Collected data entries:
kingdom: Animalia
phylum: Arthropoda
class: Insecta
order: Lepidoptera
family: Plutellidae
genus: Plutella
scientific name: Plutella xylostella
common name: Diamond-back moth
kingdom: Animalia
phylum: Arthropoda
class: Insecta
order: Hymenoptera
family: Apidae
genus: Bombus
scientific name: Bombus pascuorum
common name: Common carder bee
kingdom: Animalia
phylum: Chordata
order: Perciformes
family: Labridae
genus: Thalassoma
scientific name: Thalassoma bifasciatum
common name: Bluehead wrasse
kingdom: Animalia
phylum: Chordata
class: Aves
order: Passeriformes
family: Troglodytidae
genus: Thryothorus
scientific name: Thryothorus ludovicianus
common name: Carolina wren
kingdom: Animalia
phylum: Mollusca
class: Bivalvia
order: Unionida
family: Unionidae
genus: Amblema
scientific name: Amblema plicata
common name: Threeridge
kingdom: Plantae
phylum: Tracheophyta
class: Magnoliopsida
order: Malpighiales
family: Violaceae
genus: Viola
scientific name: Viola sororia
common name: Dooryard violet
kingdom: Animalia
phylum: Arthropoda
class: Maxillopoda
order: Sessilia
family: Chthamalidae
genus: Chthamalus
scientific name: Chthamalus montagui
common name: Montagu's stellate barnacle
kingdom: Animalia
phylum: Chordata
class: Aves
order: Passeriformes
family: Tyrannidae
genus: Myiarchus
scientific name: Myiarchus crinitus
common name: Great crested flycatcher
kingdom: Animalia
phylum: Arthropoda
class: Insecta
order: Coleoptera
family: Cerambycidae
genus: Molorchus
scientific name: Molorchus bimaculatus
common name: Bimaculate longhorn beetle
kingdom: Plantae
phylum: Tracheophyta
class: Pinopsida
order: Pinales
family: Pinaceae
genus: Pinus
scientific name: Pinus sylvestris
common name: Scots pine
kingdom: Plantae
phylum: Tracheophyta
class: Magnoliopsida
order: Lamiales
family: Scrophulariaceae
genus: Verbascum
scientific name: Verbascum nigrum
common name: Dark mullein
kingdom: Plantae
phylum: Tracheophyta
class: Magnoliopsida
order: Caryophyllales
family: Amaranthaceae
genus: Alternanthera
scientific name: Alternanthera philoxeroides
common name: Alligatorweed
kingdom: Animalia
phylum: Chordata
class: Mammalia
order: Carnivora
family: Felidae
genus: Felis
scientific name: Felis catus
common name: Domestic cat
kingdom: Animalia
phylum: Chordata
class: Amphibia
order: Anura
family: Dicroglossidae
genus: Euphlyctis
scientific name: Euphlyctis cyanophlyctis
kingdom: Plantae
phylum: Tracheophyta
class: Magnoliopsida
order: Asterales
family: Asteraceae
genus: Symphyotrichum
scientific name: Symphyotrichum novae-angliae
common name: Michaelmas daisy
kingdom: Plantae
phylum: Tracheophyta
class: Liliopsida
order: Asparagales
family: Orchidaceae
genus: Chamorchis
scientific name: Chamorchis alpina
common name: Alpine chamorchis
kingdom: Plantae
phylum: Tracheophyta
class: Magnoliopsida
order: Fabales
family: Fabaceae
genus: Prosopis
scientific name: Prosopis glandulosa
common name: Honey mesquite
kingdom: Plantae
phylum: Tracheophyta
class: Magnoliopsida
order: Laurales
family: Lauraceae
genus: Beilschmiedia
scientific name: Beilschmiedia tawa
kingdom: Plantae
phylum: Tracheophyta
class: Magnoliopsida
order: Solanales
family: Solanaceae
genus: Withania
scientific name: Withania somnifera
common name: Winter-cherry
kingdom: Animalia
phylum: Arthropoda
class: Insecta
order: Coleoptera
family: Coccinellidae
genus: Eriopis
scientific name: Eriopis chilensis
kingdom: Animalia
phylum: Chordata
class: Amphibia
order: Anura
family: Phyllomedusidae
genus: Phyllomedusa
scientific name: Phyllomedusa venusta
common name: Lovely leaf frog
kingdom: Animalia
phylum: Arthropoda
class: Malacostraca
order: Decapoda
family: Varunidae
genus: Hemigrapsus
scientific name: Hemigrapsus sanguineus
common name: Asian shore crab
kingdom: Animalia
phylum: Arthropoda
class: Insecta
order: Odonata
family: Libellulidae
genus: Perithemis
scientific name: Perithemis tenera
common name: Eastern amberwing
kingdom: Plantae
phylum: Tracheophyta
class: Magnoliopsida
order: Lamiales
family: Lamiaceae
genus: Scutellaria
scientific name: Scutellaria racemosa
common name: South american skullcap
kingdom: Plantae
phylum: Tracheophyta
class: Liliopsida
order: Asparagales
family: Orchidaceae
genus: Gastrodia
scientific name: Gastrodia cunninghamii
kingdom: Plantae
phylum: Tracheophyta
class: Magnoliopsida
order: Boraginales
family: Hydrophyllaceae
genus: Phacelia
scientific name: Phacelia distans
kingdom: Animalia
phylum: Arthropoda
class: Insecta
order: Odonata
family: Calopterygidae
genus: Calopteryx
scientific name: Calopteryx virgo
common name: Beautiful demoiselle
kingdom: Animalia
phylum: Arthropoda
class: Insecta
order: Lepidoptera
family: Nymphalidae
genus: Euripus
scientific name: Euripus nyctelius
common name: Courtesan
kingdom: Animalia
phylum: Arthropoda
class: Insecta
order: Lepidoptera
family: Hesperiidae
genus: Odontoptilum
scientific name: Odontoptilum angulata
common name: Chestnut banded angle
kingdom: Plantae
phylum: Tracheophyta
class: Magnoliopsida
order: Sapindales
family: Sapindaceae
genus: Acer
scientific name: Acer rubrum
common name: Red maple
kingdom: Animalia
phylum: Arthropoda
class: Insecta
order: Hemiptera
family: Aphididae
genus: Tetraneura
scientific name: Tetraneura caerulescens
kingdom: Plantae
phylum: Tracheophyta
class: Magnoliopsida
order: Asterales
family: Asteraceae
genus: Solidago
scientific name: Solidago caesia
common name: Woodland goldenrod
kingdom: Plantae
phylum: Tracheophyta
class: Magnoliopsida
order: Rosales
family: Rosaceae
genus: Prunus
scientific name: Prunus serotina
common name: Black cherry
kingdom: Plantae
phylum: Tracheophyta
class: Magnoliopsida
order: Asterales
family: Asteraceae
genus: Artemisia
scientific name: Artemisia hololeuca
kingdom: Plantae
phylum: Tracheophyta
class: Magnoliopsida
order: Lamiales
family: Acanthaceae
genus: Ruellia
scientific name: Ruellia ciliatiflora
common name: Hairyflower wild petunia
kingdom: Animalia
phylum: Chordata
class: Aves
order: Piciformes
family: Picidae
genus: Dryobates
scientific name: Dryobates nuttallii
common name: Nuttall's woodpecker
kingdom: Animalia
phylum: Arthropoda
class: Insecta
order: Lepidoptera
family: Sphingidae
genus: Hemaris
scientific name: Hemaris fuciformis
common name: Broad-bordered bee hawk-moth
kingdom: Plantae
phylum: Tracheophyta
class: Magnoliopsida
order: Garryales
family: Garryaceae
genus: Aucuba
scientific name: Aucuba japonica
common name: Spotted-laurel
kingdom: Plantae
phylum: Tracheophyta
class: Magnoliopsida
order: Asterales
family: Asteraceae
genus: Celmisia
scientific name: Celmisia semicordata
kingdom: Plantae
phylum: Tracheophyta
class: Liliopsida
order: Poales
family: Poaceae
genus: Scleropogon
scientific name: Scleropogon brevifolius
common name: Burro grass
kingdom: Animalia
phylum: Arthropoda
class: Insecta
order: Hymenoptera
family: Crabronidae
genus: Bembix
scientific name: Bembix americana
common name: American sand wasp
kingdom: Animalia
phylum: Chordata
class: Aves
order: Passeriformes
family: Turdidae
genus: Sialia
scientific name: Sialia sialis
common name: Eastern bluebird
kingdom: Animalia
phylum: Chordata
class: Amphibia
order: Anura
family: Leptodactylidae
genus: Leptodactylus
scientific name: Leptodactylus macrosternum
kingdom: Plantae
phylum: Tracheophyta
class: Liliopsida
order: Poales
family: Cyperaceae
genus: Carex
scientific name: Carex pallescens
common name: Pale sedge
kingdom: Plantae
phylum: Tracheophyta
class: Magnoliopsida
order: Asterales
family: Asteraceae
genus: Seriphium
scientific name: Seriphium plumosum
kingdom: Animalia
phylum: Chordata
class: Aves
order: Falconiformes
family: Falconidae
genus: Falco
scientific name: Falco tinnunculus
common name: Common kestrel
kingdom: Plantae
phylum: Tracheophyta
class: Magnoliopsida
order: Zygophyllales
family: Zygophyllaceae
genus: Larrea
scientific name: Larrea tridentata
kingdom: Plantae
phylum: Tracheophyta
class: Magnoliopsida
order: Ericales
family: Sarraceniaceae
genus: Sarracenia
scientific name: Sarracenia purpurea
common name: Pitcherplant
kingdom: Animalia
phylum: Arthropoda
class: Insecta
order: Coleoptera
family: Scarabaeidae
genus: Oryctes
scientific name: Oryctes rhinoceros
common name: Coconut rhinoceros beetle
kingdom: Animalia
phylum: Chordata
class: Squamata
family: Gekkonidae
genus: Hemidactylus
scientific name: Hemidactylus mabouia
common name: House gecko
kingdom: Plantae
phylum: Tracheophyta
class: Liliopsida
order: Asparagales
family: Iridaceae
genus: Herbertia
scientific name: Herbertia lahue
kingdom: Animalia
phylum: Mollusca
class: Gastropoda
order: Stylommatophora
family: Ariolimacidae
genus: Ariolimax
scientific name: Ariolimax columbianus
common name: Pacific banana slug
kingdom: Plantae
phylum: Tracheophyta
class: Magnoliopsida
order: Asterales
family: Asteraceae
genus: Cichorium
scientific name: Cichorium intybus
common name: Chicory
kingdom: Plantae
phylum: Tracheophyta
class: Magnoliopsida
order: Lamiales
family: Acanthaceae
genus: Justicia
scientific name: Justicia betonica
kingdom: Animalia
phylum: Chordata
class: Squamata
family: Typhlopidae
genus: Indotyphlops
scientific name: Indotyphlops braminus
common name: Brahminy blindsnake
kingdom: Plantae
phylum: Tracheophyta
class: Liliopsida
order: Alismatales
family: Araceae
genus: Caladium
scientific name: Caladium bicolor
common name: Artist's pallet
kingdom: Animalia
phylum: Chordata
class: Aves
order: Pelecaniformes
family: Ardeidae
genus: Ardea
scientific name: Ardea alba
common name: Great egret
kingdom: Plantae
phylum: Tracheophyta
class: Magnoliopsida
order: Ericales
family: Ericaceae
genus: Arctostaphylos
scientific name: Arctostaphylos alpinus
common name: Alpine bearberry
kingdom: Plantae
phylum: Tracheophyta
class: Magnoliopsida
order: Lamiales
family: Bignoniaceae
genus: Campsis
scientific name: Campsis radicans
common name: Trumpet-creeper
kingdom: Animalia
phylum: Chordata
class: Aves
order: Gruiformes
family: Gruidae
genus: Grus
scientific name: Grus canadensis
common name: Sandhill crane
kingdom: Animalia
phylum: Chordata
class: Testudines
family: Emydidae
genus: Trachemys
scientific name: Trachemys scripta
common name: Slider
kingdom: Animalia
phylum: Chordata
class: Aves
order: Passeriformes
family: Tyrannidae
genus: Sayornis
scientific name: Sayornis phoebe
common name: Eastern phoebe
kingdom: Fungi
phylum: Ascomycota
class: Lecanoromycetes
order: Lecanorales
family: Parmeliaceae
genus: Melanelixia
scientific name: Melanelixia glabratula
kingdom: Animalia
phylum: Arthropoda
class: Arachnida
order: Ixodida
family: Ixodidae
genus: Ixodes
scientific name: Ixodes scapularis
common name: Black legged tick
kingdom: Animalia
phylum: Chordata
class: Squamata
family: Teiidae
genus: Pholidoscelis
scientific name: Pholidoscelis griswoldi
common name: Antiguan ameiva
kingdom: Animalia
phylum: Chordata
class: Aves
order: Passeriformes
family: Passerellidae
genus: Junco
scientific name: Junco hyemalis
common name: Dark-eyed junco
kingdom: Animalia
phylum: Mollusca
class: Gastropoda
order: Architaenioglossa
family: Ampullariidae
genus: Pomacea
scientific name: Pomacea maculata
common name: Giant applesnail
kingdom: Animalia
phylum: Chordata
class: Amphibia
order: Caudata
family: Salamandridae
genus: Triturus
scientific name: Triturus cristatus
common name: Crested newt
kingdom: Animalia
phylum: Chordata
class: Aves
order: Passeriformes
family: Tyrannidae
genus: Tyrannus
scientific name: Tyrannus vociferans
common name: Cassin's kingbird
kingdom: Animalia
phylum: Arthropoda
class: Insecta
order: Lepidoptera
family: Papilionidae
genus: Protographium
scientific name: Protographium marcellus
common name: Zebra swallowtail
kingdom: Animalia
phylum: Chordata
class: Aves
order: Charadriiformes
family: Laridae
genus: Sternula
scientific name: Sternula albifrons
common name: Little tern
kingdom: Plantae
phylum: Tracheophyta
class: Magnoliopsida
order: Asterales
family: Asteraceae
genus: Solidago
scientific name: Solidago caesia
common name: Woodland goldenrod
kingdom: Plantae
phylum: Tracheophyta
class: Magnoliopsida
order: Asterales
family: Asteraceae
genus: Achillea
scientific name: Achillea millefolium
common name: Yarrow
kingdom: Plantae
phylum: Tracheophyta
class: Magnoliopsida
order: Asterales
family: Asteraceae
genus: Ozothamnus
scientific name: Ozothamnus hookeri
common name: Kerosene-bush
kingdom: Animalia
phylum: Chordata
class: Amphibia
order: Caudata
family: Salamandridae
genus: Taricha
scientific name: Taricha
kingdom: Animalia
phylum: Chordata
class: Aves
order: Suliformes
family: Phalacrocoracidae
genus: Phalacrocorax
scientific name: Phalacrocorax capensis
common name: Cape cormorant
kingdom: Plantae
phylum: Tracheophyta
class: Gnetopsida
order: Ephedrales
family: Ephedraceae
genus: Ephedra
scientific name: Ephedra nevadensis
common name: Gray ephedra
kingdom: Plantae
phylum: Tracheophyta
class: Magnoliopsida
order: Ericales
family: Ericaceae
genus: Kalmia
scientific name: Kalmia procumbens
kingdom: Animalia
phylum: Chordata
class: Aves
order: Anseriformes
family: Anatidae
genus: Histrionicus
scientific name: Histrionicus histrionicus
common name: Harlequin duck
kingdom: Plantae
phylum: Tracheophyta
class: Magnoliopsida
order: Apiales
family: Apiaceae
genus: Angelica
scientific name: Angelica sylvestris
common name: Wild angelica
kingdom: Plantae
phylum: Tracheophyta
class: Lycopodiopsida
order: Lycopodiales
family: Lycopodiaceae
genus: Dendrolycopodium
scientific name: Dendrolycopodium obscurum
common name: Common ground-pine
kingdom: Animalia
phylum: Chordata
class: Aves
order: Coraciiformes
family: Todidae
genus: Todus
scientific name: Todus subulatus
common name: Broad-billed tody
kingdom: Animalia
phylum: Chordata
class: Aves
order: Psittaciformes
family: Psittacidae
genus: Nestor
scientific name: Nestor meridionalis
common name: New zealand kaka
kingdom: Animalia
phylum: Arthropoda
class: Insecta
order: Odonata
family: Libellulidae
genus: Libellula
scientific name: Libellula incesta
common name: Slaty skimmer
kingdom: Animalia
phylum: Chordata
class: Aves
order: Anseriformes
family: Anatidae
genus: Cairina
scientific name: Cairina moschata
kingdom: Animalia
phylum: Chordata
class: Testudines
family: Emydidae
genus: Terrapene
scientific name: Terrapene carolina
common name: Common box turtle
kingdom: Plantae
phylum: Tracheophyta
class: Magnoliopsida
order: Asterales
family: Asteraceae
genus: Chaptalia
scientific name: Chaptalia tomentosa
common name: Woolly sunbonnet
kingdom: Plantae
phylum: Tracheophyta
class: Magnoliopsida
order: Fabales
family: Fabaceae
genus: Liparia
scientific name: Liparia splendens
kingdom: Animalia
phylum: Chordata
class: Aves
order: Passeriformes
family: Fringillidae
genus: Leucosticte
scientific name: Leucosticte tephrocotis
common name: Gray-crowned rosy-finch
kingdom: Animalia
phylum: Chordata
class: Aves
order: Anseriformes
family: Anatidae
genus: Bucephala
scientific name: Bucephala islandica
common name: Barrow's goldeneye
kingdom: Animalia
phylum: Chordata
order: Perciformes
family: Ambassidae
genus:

• _DESCRIPTION OF THE TASK_
Copy out, word for word, every line from the first line of the rows through the line containing "class: Bivalvia", with both the first and last lines included.

• _RESULT OF THE EXERCISE_
kingdom: Animalia
phylum: Arthropoda
class: Insecta
order: Lepidoptera
family: Plutellidae
genus: Plutella
scientific name: Plutella xylostella
common name: Diamond-back moth
kingdom: Animalia
phylum: Arthropoda
class: Insecta
order: Hymenoptera
family: Apidae
genus: Bombus
scientific name: Bombus pascuorum
common name: Common carder bee
kingdom: Animalia
phylum: Chordata
order: Perciformes
family: Labridae
genus: Thalassoma
scientific name: Thalassoma bifasciatum
common name: Bluehead wrasse
kingdom: Animalia
phylum: Chordata
class: Aves
order: Passeriformes
family: Troglodytidae
genus: Thryothorus
scientific name: Thryothorus ludovicianus
common name: Carolina wren
kingdom: Animalia
phylum: Mollusca
class: Bivalvia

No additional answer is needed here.